Exercise description >> In the entries below, find the line containing "жителі Дніпра зможуть" and the line containing "trvácnymi a odolnými". Copy those two lines and everything between them exactly, and only that.
'''
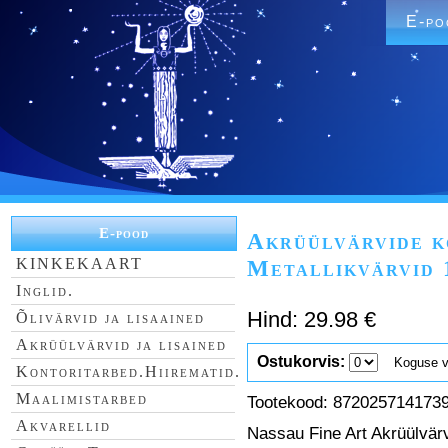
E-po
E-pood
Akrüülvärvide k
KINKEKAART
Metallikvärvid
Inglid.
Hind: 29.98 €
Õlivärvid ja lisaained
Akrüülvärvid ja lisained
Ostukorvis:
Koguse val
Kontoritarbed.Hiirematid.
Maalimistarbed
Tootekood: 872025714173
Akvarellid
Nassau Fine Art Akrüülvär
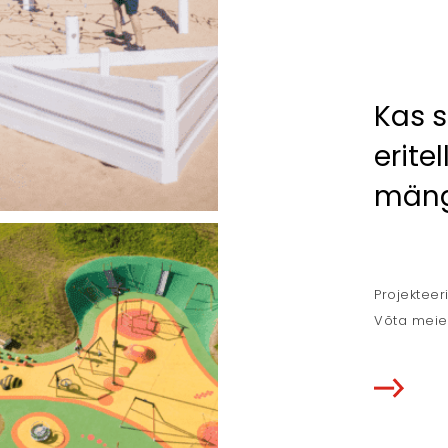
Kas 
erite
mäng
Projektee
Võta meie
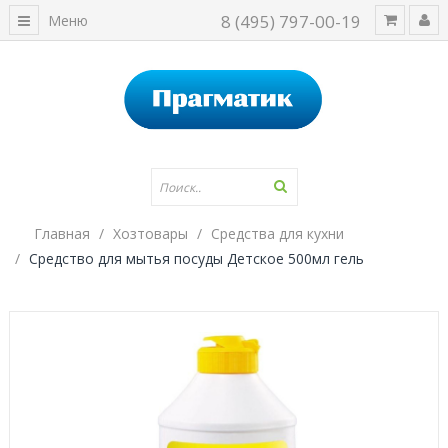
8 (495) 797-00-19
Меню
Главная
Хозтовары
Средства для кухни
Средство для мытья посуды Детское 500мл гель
'''
'''
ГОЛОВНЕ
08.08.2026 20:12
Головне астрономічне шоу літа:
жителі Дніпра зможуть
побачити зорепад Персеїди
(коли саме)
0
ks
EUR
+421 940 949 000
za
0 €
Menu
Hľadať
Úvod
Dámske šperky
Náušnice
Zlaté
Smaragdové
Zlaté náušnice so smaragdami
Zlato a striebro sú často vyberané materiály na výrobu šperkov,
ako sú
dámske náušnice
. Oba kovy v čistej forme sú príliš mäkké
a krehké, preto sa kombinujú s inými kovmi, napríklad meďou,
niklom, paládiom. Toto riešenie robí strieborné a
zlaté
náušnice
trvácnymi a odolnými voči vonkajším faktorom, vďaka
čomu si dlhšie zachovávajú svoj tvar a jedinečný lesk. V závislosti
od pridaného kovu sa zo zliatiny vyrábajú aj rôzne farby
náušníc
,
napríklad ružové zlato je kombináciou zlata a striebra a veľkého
'''
Exercise answer >>
жителі Дніпра зможуть
побачити зорепад Персеїди
(коли саме)
0
ks
EUR
+421 940 949 000
za
0 €
Menu
Hľadať
Úvod
Dámske šperky
Náušnice
Zlaté
Smaragdové
Zlaté náušnice so smaragdami
Zlato a striebro sú často vyberané materiály na výrobu šperkov,
ako sú
dámske náušnice
. Oba kovy v čistej forme sú príliš mäkké
a krehké, preto sa kombinujú s inými kovmi, napríklad meďou,
niklom, paládiom. Toto riešenie robí strieborné a
zlaté
náušnice
trvácnymi a odolnými voči vonkajším faktorom, vďaka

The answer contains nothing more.